Mechanisms of action

This group of researchers has conducted several experiments in an attempt to further explain the mechanisms through which phototherapy helps muscle tissue.

During Ferraresi’s doctoral research, for example, experiments involved the use of microarray technology to analyze the expression of 44,000 genes in volunteers who underwent strength training.

“To evaluate changes in the patterns of gene expression, we took biopsies of the vastus medialis oblique muscle of the thigh before and after training. We also analyzed muscle strength using a method known as isokinetic dynometry,” Parizotto explained.

The volunteers were separated into two groups. Both performed quadriceps weight training exercises for a period of 12 weeks. After the training sessions, half received phototherapy and the other half received a blanket that only simulated the treatment.

In the phototherapy group, the strength measured in the target muscle increased by nearly 55%, compared with only a 27% increase in the other group. The findings were published in the journal Lasers in Medical Science.

“Microarray analysis showed that the LED blanket increased gene expression related to muscular hypertrophy and reduced the expression of genes that inhibit the increase in muscle mass. In other words, it created a molecular structure to sustain this greater increase,” the researcher said.

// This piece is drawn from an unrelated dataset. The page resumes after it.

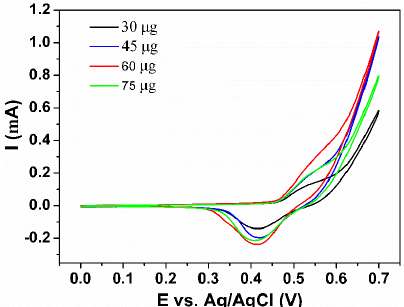
Figure 6. The effect of modification amount on the performance of the electrode.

In another clinical study conducted during the master’s research of Wouber Hérickson de Brito Vieira, also under the advisorship of Parizotto, 45 women performed aerobic strength training using a stationary bicycle for 12 weeks, and some of them received post-training phototherapy treatment on the quadriceps femoris muscle.

Analyses showed that the phototherapy reduced muscle fatigue and improved exercise tolerance. These findings were also published in the journal Lasers in Medical Science.

Another clinical study was conducted during the master’s research of Thiago Maldonado, this time with 16 young professional athletes from the Palmeiras Soccer Club.

“All of the volunteers followed the training routine prescribed by the athletic trainer for five days a week over the course of six weeks, but one group received the LED blanket on the thigh muscle after training, while the other group received only a placebo treatment,” Parizotto explained.

According to the researcher, at the end of the experiment, the group that had received phototherapy demonstrated superior physical performance in the vertical jump (9.4% among blanket users compared with 3.6% among placebo users) and forward leap (8.8% among blanket users compared with 3.2% among placebo users), as well as faster sprint speeds (-2.97% among blanket users compared with -1.04% among placebo users).

Obesity treatment

Another arm of the study is being carried out in partnership with scientists from the Federal University of São Paulo (Unifesp), who are investigating the effectiveness of the laser blanket in treating obesity.

During clinical trials, 64 women performed one hour of training that combined aerobic and weight training exercises three times per week. The group that received phototherapy directly after the training sessions presented a 48% higher loss of body mass. They also experienced higher overall fat loss (47%) and visceral fat loss (53%), greater reductions in waist (35%) and hip (72%) circumferences and marked improvements in lipid profiles (reduction of cholesterol and triglycerides).

The researchers are currently analyzing how phototherapy modulated the production of inflammatory cytokines in the adipose tissue of the volunteers.

“As you know, obesity is associated with a chronic inflammatory response. The blanket helps contain this inflammation and increase fat burning during physical activity,” Parizotto said.